Work item ::
What you return must match the records word for word, except that images are dropped.

Dataset entries:
————

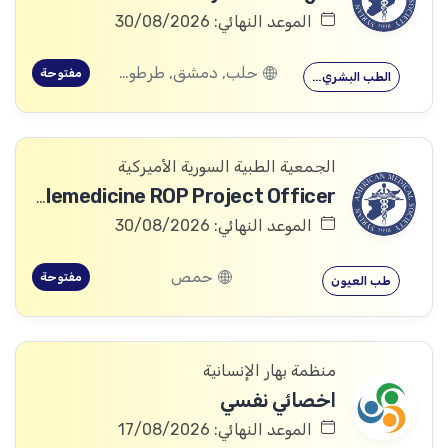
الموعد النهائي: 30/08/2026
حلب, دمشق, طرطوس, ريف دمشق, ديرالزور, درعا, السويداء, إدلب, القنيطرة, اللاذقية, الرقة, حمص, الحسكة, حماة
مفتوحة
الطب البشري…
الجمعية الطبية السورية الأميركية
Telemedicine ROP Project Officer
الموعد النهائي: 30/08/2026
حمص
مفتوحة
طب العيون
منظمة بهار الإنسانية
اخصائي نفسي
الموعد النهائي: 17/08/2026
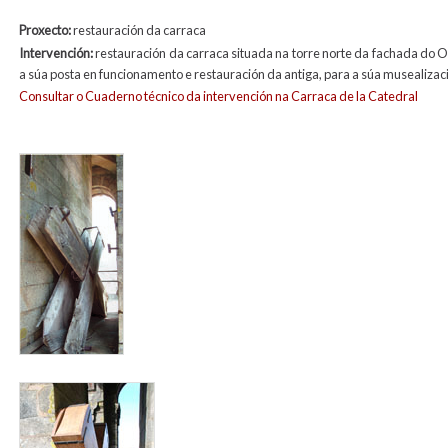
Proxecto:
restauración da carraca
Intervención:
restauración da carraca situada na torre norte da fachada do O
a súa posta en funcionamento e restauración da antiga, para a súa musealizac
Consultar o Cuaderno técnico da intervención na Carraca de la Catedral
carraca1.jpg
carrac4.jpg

————

Exercise response ::
الموعد النهائي: 30/08/2026
حلب, دمشق, طرطوس, ريف دمشق, ديرالزور, درعا, السويداء, إدلب, القنيطرة, اللاذقية, الرقة, حمص, الحسكة, حماة
مفتوحة
الطب البشري…
الجمعية الطبية السورية الأميركية
Telemedicine ROP Project Officer
الموعد النهائي: 30/08/2026
حمص
مفتوحة
طب العيون
منظمة بهار الإنسانية
اخصائي نفسي
الموعد النهائي: 17/08/2026
Proxecto:
restauración da carraca
Intervención:
restauración da carraca situada na torre norte da fachada do O
a súa posta en funcionamento e restauración da antiga, para a súa musealizac
Consultar o Cuaderno técnico da intervención na Carraca de la Catedral
carraca1.jpg
carrac4.jpg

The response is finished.